Tuesday, September 18, 2012

On Judicial Watch's Suit Against DOJ For Fast And Furious Documents

This past Friday, Ginny Simone of NRA News interviewed Chris Farrell of Judicial Watch. They are suing the Department of Justice to try and force them to release more documents related to Operation Fast and Furious.

Farrell said that President Obama has personalized this by bringing it into the White House through his claim of executive privilege. He says the only way to resolve this is to bring it before a judge through a lawsuit. He says that Judicial Watch is using the courts to force the issue.




From Judicial Watch's press release:
(Washington, DC) – Judicial Watch announced it filed a Freedom of Information Act (FOIA) lawsuit (Judicial Watch, Inc. v.
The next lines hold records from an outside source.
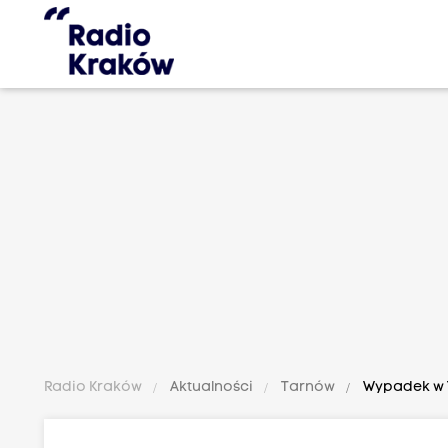
Radio Kraków
Aktualności
Tarnów
Wypadek w T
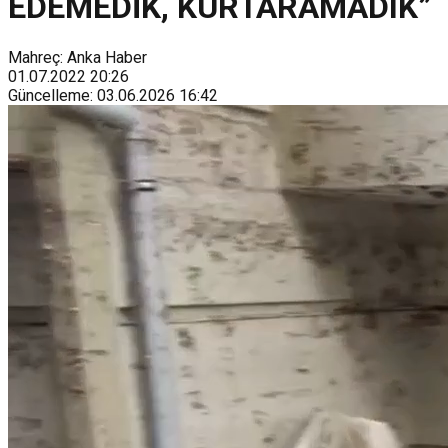
EDEMEDİK, KURTARAMADIK”
Mahreç: Anka Haber
01.07.2022
20:26
Güncelleme
:
03.06.2026
16:42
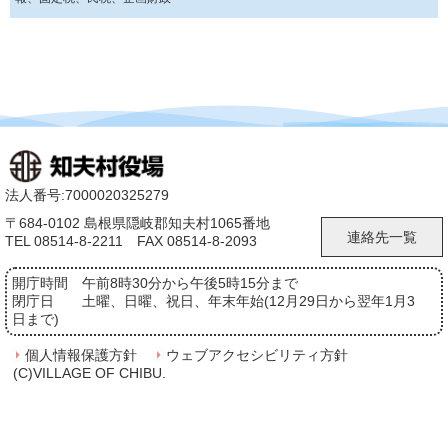
法人番号:7000020325279
〒684-0102 島根県隠岐郡知夫村1065番地
連絡先一覧
TEL 08514-8-2211 FAX 08514-8-2093
開庁時間
午前8時30分から午後5時15分まで
閉庁日
土曜、日曜、祝日、年末年始(12月29日から翌年1月3
日まで)
個人情報保護方針
ウェブアクセシビリティ方針
(C)VILLAGE OF CHIBU.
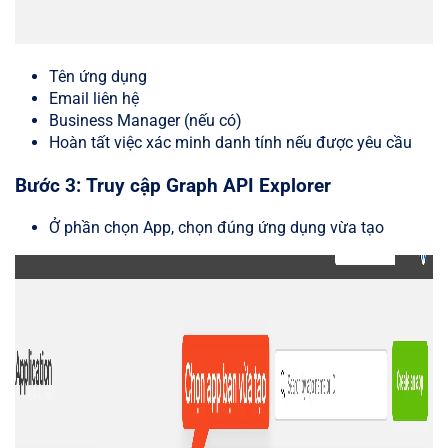
Tên ứng dụng
Email liên hệ
Business Manager (nếu có)
Hoàn tất việc xác minh danh tính nếu được yêu cầu
Bước 3: Truy cập Graph API Explorer
Ở phần chọn App, chọn đúng ứng dụng vừa tạo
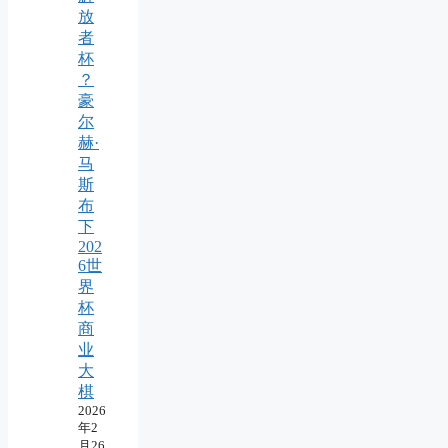
放
者
杯
？
豪
尔
赫·
马
斯
布
下
202
6世
界
杯
商
业
大
棋
2026
年2
月26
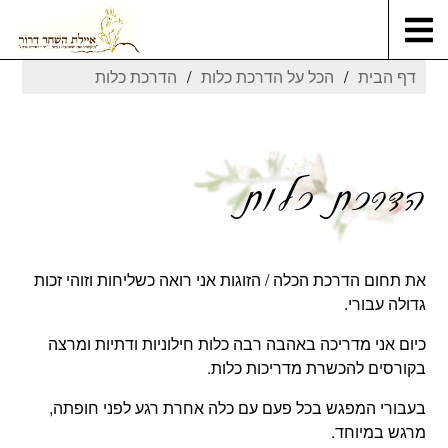
דף הבית
הכל על הדרכת כלות
הדרכת כלות
הדרכת כלות
את תחום הדרכת הכלה / הזוגות אני רואה כשליחות וזוהי זכות
גדולה עבורי.
כיום אני מדריכה באהבה רבה כלות חילוניות ודתיות ומרצה
בקורסים להכשרת מדריכות כלות.
בעבורי המפגש בכל פעם עם כלה אחרת רגע לפני חופתה,
מרגש במיוחד.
U.S. Department of Justice (No. 1:12-cv-01510)) against the Obama Department of Justice (DOJ) seeking access to Operation Fast and Furious records withheld from Congress by President Obama under executive privilege on June 20, 2012. Judicial Watch seeks the following records pursuant to a June 22, 2012, FOIA request filed with the Office of Information Policy (OIP), a component of the DOJ:

All records subject to the claim of executive privilege invoked by President Barack Obama on or about June 20, 2012, as referenced in the letter of Deputy Attorney General James M. Cole to the Honorable Darrell E. Issa, Chairman, Committee on Oversight and Government Reform of the U.S. House of Representatives, dated June 20, 2012. More specifically, the records requested herein are those records described by Deputy Attorney General Cole in his June 20, 2012 letter as “the relevant post-February, 2011, documents” over which “the President has asserted executive privilege.”
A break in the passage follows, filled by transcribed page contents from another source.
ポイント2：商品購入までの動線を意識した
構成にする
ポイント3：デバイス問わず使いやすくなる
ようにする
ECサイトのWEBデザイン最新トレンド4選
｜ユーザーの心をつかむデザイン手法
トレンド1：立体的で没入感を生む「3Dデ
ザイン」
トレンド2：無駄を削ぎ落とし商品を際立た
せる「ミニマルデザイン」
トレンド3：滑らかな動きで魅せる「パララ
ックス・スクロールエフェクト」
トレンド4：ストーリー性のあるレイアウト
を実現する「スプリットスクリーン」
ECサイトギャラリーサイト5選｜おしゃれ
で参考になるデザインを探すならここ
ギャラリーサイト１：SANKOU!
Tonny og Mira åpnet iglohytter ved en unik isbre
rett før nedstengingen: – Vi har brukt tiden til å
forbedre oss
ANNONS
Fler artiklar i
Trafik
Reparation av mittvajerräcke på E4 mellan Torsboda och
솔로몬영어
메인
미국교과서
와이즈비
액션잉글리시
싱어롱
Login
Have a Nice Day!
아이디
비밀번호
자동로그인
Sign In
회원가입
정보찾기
The lawsuit was filed yesterday, on September 12, 2012.

On August 6, 2012, OIP informed Judicial Watch that the Offices of the Attorney General and Deputy Attorney General had determined that the documents responsive to Judicial Watch’s FOIA request should be withheld in full pursuant to FOIA Exemption 5 which protects “inter-agency or intra-agency memorandums or letters which would not be available by law to a party other than an agency in litigation with the agency.” Judicial Watch appealed the determination. By law, a response was due September 11, 2012. However, as of the date of Judicial Watch’s lawsuit, the DOJ had failed to respond.